(Data supplied Opens)
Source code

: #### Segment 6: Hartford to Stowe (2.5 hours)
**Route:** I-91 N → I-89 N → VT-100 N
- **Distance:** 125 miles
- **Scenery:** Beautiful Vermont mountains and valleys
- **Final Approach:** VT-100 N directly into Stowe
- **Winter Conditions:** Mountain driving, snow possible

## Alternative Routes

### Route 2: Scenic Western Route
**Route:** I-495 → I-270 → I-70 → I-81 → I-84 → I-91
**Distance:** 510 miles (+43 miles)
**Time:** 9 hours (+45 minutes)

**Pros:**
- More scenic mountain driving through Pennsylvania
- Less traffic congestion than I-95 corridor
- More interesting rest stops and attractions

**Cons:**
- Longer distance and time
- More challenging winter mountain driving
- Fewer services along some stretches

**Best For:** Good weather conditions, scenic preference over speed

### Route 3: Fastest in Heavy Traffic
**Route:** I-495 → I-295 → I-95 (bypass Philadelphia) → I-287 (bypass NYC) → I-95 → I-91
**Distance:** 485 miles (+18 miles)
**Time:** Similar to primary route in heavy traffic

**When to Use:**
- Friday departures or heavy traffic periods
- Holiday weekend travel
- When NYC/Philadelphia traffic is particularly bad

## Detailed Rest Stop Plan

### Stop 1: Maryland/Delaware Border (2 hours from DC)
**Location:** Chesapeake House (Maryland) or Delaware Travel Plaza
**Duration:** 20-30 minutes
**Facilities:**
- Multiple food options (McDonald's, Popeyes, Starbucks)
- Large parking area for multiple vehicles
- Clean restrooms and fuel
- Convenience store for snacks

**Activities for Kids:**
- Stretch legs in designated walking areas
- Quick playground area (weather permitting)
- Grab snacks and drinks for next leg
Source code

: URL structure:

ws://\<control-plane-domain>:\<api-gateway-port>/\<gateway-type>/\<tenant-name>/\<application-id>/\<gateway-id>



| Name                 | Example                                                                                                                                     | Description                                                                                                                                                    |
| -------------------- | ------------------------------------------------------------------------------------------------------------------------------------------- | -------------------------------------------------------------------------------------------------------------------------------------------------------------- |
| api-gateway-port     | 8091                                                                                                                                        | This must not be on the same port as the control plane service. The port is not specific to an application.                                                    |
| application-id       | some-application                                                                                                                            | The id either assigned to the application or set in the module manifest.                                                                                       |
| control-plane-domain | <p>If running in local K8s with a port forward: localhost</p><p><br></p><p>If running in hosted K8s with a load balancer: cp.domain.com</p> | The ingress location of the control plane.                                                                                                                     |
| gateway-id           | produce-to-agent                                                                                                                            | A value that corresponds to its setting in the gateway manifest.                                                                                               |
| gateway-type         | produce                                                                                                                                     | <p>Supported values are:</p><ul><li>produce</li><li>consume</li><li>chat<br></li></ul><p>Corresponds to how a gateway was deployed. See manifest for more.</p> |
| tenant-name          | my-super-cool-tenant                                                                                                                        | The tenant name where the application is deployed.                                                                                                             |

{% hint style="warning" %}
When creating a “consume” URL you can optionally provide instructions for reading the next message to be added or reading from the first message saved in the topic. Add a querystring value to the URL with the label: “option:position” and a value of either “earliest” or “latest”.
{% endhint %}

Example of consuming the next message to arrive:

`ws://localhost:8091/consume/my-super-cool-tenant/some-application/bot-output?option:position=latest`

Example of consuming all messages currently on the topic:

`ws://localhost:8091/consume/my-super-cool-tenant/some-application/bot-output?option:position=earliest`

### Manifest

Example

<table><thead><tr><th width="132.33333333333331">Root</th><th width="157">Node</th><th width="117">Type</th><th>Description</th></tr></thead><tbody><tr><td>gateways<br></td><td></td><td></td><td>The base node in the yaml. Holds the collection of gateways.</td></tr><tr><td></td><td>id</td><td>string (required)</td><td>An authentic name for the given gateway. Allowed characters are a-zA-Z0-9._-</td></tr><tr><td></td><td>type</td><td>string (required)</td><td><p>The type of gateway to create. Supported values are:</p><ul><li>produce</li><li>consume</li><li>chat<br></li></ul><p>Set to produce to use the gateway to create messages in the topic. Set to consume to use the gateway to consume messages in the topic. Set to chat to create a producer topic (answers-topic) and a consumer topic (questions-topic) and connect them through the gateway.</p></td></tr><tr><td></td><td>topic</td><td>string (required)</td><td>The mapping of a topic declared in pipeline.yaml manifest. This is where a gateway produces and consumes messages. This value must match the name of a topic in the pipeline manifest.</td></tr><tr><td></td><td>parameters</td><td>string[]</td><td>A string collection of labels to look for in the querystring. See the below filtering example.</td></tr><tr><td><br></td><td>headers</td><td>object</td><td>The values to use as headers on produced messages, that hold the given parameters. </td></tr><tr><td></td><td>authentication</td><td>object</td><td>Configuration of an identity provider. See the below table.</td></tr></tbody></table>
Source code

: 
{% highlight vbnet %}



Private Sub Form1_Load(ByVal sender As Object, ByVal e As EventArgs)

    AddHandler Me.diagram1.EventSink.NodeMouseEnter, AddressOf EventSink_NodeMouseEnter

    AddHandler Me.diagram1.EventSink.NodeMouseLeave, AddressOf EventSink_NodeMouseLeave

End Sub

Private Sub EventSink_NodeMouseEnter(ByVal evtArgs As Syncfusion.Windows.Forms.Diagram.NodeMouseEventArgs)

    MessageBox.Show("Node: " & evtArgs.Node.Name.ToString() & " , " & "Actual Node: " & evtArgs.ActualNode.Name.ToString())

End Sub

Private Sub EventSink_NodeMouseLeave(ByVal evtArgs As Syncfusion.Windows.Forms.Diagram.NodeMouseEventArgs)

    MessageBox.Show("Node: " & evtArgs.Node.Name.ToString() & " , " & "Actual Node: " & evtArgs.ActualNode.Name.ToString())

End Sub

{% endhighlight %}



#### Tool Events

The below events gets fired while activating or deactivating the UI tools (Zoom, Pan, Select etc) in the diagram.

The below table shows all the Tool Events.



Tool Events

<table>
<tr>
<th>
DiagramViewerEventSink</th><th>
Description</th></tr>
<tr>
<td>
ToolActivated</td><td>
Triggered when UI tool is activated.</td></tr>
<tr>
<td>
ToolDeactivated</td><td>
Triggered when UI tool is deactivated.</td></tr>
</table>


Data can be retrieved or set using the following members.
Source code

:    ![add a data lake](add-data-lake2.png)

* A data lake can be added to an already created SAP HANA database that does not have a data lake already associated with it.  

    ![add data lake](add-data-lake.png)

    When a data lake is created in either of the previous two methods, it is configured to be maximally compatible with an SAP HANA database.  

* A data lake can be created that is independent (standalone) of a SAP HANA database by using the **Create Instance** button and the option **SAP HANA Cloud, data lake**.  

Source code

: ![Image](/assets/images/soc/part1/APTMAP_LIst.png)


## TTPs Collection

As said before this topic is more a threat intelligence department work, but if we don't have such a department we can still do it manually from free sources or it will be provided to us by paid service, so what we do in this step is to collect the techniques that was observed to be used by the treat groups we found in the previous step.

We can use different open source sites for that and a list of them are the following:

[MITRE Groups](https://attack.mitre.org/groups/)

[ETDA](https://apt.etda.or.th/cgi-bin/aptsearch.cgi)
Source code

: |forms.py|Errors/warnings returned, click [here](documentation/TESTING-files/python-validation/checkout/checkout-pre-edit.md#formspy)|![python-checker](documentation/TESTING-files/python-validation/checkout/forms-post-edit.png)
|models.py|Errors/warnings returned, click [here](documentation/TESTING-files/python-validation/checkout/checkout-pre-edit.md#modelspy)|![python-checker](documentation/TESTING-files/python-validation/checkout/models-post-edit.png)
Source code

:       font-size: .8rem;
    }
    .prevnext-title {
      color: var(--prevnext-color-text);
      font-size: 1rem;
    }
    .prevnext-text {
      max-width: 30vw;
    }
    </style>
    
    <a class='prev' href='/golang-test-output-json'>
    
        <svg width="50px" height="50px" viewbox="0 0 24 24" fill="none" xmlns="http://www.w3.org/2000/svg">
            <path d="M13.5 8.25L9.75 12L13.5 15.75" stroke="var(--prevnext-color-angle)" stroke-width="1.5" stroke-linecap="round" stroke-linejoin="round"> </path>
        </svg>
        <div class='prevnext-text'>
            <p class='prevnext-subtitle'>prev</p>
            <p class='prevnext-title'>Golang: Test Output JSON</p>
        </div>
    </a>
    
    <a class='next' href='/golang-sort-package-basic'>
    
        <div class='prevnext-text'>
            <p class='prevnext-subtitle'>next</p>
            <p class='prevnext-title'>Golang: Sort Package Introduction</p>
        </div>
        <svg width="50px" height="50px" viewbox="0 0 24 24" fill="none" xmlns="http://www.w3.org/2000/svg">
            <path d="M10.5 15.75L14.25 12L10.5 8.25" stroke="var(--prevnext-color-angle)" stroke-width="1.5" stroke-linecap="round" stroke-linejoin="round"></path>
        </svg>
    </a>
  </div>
(Data supplied Closes)
- [What needs to be done]:
Transcribe, exactly as written, all lines of the entries above from the first to the one containing "## Detailed Rest Stop Plan", and no more.

- [Response to the exercise]:
Source code

: #### Segment 6: Hartford to Stowe (2.5 hours)
**Route:** I-91 N → I-89 N → VT-100 N
- **Distance:** 125 miles
- **Scenery:** Beautiful Vermont mountains and valleys
- **Final Approach:** VT-100 N directly into Stowe
- **Winter Conditions:** Mountain driving, snow possible

## Alternative Routes

### Route 2: Scenic Western Route
**Route:** I-495 → I-270 → I-70 → I-81 → I-84 → I-91
**Distance:** 510 miles (+43 miles)
**Time:** 9 hours (+45 minutes)

**Pros:**
- More scenic mountain driving through Pennsylvania
- Less traffic congestion than I-95 corridor
- More interesting rest stops and attractions

**Cons:**
- Longer distance and time
- More challenging winter mountain driving
- Fewer services along some stretches

**Best For:** Good weather conditions, scenic preference over speed

### Route 3: Fastest in Heavy Traffic
**Route:** I-495 → I-295 → I-95 (bypass Philadelphia) → I-287 (bypass NYC) → I-95 → I-91
**Distance:** 485 miles (+18 miles)
**Time:** Similar to primary route in heavy traffic

**When to Use:**
- Friday departures or heavy traffic periods
- Holiday weekend travel
- When NYC/Philadelphia traffic is particularly bad

## Detailed Rest Stop Plan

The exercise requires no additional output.